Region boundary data
● ● ● ● ●
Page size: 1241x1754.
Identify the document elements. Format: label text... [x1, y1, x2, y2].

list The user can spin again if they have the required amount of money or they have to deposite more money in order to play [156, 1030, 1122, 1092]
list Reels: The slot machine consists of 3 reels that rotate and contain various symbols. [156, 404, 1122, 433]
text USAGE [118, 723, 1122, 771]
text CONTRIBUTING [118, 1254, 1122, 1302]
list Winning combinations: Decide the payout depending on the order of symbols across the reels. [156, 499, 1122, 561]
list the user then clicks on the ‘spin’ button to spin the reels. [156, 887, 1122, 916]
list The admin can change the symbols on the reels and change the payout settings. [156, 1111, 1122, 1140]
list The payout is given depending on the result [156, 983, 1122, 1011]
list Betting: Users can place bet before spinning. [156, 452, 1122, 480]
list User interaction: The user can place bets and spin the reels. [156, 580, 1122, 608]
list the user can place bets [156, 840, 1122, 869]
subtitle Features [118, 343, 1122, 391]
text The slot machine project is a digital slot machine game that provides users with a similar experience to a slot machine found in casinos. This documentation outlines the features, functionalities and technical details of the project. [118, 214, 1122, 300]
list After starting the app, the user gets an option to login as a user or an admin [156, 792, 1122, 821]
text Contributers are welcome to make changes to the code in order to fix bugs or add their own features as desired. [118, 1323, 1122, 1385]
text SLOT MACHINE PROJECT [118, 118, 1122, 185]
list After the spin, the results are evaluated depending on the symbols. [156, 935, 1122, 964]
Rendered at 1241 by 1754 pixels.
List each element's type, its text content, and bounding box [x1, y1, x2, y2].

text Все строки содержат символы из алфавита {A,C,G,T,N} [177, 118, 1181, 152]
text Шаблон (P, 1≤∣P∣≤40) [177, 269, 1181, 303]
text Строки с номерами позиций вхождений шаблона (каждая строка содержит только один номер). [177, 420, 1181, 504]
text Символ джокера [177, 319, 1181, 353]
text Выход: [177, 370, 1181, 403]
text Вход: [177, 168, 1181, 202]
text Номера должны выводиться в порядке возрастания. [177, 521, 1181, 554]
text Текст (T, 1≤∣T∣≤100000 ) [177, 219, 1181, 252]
● ● ● ● ●
→ Short task: Give the lines of the data above as a numbered list, from the line with "list The user can spin" to the line with "list The admin", omitting any blank lines.

→ Written solution:
1. list The user can spin again if they have the required amount of money or they have to deposite more money in order to play [156, 1030, 1122, 1092]
2. list Reels: The slot machine consists of 3 reels that rotate and contain various symbols. [156, 404, 1122, 433]
3. text USAGE [118, 723, 1122, 771]
4. text CONTRIBUTING [118, 1254, 1122, 1302]
5. list Winning combinations: Decide the payout depending on the order of symbols across the reels. [156, 499, 1122, 561]
6. list the user then clicks on the ‘spin’ button to spin the reels. [156, 887, 1122, 916]
7. list The admin can change the symbols on the reels and change the payout settings. [156, 1111, 1122, 1140]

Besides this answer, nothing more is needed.